Data:
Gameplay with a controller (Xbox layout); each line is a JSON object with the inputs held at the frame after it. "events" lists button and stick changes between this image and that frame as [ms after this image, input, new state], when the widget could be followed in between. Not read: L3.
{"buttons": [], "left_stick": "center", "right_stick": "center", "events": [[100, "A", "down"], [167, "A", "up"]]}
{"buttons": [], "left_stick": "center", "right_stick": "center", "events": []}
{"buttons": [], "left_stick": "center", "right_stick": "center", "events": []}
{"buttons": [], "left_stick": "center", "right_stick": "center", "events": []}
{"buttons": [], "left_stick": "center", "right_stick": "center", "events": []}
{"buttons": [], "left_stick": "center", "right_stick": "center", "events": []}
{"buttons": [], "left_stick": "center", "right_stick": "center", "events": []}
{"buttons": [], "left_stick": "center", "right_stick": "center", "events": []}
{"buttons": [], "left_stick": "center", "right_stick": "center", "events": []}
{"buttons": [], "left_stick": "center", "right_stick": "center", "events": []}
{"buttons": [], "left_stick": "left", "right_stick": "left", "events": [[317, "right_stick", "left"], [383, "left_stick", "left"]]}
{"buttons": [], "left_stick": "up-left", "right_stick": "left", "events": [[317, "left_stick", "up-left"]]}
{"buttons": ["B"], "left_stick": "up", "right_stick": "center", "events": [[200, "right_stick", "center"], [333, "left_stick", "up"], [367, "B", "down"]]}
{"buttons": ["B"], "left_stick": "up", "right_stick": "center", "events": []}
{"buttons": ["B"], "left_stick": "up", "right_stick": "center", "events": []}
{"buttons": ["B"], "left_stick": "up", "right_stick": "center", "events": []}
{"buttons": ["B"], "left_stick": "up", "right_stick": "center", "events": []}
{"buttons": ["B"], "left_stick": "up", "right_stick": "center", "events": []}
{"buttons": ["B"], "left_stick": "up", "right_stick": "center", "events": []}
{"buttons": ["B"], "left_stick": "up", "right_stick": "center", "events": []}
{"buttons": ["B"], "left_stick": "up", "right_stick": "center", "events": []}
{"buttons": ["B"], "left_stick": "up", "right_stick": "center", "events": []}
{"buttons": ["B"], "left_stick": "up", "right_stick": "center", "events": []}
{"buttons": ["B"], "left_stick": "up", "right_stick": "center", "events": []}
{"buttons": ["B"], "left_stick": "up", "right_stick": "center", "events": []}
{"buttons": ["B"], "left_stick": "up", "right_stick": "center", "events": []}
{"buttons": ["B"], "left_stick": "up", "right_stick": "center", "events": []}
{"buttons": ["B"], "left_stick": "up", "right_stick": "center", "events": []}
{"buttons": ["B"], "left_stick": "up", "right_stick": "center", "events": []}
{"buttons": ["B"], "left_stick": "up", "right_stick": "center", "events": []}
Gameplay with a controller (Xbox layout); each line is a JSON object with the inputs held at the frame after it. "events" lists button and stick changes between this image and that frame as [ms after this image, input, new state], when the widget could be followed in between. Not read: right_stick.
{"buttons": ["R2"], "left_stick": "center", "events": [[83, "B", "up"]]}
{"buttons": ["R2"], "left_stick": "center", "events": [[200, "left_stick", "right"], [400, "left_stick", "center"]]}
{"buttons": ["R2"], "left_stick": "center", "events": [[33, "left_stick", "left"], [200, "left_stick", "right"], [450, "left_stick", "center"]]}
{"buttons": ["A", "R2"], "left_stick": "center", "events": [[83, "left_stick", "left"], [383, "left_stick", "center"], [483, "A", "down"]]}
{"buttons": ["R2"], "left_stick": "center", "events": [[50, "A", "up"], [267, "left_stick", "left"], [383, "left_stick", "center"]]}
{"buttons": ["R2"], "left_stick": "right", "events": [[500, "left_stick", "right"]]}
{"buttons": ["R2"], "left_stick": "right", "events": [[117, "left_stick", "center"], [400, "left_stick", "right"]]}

Exercise aim:
The expected result is every line from the material above that includes "down".

Answer to this task:
{"buttons": [], "left_stick": "center", "right_stick": "center", "events": [[100, "A", "down"], [167, "A", "up"]]}
{"buttons": ["B"], "left_stick": "up", "right_stick": "center", "events": [[200, "right_stick", "center"], [333, "left_stick", "up"], [367, "B", "down"]]}
{"buttons": ["A", "R2"], "left_stick": "center", "events": [[83, "left_stick", "left"], [383, "left_stick", "center"], [483, "A", "down"]]}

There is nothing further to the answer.